An instinctive conservative, he pushed for change in the divorce referendum in 1995, leading from the front and making what may well have been a decisive intervention in the days before the vote. Not 30 years ago, remember, the country came within a whisker of voting (for the second time in a decade) to maintain a ban on divorce in the Constitution. Without Bruton’s late campaigning, it might well have.

But he also, like all successful politicians with long careers, learned he had to change himself, too. He overcame his scratchy history with Labour and his unease about the extra-parliamentary activities of the forerunners of Democratic Left to do a coalition deal with them in 1994, prompting Dick Spring to leave Bertie Ahern at the altar. The subsequent rainbow government, despite its stumbles on Northern Ireland, was a model of coherence and harmony, which delivered a package of reforming legislation and the State’s first budget surplus.

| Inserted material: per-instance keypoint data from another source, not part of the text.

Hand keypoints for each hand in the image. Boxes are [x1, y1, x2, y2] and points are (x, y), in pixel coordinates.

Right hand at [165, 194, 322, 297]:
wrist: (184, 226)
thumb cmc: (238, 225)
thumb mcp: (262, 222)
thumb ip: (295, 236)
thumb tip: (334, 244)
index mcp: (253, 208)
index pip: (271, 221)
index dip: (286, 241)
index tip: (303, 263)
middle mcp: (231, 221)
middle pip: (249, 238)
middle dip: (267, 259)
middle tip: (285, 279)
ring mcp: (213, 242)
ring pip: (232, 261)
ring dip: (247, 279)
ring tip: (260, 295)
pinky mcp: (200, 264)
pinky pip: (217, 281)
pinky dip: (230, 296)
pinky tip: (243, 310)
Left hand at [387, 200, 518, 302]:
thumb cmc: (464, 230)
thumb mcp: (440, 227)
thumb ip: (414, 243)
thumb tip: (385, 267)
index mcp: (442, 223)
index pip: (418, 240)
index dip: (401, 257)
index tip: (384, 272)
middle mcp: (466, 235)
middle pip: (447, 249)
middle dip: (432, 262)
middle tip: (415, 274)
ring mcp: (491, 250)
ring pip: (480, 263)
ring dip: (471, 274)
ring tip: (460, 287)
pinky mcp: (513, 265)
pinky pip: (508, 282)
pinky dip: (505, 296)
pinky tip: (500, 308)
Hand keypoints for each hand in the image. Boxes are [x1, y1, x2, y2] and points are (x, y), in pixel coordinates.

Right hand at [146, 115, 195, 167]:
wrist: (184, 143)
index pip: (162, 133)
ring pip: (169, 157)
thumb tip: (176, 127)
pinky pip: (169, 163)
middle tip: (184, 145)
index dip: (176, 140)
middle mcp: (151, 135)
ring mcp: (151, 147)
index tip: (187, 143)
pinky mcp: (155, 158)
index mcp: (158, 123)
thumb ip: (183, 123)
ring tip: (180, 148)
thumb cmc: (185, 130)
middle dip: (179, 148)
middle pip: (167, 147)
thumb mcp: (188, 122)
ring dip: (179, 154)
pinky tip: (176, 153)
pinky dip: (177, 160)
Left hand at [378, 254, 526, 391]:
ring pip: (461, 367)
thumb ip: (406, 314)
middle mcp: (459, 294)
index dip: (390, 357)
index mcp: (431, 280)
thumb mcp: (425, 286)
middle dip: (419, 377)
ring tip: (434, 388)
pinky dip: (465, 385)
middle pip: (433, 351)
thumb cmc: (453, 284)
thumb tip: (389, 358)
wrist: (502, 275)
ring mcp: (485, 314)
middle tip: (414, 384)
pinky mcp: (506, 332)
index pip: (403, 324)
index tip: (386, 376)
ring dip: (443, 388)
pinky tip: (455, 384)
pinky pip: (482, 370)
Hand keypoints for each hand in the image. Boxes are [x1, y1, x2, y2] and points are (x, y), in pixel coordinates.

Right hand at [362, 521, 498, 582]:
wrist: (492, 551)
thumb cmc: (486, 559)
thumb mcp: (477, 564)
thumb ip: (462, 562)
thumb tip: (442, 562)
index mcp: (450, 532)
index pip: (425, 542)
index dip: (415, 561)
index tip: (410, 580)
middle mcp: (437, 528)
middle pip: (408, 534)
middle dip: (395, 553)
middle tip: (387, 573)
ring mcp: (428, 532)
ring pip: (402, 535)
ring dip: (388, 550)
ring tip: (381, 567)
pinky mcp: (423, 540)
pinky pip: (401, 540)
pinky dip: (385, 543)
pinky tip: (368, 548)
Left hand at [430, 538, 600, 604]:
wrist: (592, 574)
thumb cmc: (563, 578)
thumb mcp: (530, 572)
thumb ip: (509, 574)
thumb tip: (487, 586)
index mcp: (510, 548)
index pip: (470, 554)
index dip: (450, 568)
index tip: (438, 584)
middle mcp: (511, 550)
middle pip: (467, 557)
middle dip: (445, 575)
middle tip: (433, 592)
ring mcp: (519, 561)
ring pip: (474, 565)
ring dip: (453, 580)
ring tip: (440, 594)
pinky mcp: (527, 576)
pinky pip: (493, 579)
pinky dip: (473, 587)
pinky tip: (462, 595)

Labour’s collapse at the 1997 election (Fine Gael, by contrast, gained nine seats) meant that Bruton lost out to Bertie Ahern in the race to become taoiseach. Ahern went to a rollercoaster ride over the following 11 years, for him and for the country, while Bruton was eventually taken down in yet another of Fine Gael internal heaves. Fianna Fáilers did him the compliment of celebrating when news of his defenestration came through.

But he left behind him a job well done. Bruton’s leadership set the template for how to run a Coalition government – stick to the programme for government, present a united front, listen to your partners’ interests – which was followed by his successors, including Ahern. It’s an important part of his rich legacy of public service.